Impact of Gut Microbiota and SCFAs in the Pathogenesis of PCOS and the Effect of Metformin Therapy

Abstract

Polycystic ovary syndrome (PCOS) is a complex disorder that impacts both the endocrine and metabolic systems, often resulting in infertility, obesity, insulin resistance, and cardiovascular complications. The aim of this study is to investigate the role of intestinal flora and its metabolites, particularly short-chain fatty acids (SCFAs), in the development of PCOS, and to assess the effects of metformin therapy on these components. SCFA levels in fecal and blood samples from women with PCOS (n=69) and healthy controls (n=18) were analyzed using Gas Chromatography-Mass Spectrometry (GC/MS) for precise measurement. Fecal microbiota were quantitatively detected by real-time polymerase chain reaction (PCR). To assess the efficacy of six months of metformin treatment, changes in the microbiota and SCFAs in the PCOS group (n=69) were also evaluated. The results revealed that women with PCOS exhibited a significant reduction in beneficial bacteria (namely, the C. leptum group and Prevotella spp.) alongside a notable overgrowth of opportunistic microorganisms (C. perfringens, C. difficile, Staphylococcus spp., and Streptococcus spp.). An overproduction of acetic acid (AA, FC=0.47, p<0.05) and valeric acid (VA, FC=0.54, p<0.05) suggests a link between elevated SCFAs and the development of obesity and PCOS. Interestingly, AA in the bloodstream might offer a protective effect against PCOS by ameliorating key symptoms such as high body mass index (r=-0.33, p=0.02), insulin resistance (r=-0.39, p=0.02), and chronic inflammation. Although serum SCFA levels showed non-significant changes following metformin treatment (p>0.05), the normalization of AA in the gut underscores that metformin exerts a more pronounced effect locally within the gastrointestinal tract. Furthermore, the study identified the most effective model for predicting the success of metformin therapy, based on serum concentrations of butyric acid (BA) and VA, achieving a 91% accuracy rate, 100% sensitivity, and 80% specificity. These promising findings highlight the potential for developing targeted interventions and personalized treatments, ultimately improving clinical outcomes for women with PCOS.

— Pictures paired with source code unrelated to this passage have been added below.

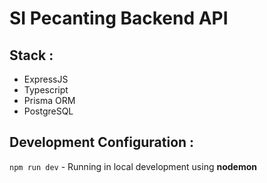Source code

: # SI Pecanting Backend API

## **Stack :**
- ExpressJS
- Typescript
- Prisma ORM
- PostgreSQL

## **Development Configuration :**
`npm run dev` - Running in local development using **nodemon**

Keywords: gas chromatography-mass spectrometry; intestinal microbiota; metabolomics; pathogenesis; polycystic ovary syndrome; short-chain fatty acids.

Figure 1

Correlation plot of body composition and clinical parameters in the control ($n=18$) and PCOS ($n=69$) groups before therapy. Cross sign marks statistically insignificant ($p>0.05$) relationship. The size of the dots associate with absolute value of correlation coefficient: stronger relationship—larger dots.

Figure 2

The influence of PCOS on gut microbiota before treatment, presented as a a radar chart (logarithmic scale) with median values of the number of colony-forming units: PCOS (red color, $n=69$) and control group (blue color, $n=18$). The data represent the average estimate of the ${log}_{10}$ of fecal real-time polymerase chain reaction (PCR) target genetic amplicon copy numbers in 1 g of feces. Statistically significant alterations ($p<0.05$) are indicated by an asterisk (*).

Figure 3

Violin plots for SCFA concentrations, relative abundances, and ratios (feces). Blue: the control group ($n=18$); red: the group with PCOS before treatment ($n=69$); yellow: the group with PCOS after treatment ($n=32$). AA: acetic acid; VA: valeric acid; BA: butyric acid; PA: propionic acid. * denotes $p<0.05$, ** denotes $p<0.01$, and *** denotes $p<0.001$, according to the Mann–Whitney test.

Figure 4

Clinically relevant parameters in the PCOS group ($n=38$) and their statistically significant associations with serum SCFAs before metformin therapy. Cross sign marks statistically insignificant ($p>0.05$) relationship. The size of the dots associate with absolute value of correlation coefficient: stronger relationship—larger dots.

Figure 5

PCOS group gut microbiota composition before treatment with expected effect from therapy. Red: radar chart for full effect of therapy; black: no effect of therapy. Statistically significant alterations ($p<0.05$) are indicated by an asterisk (*).

Figure 6

Receiver operating characteristic (ROC) curves, obtained by leave-one-out cross-validation of XGBoost models to predict the full effect of metformin therapy. Blue: model based on fecal SCFAs; red: based on fecal microbiota; green: combined data of fecal SCFAs and microbiota; black: based on serum SCFAs. AUC: area under the curve.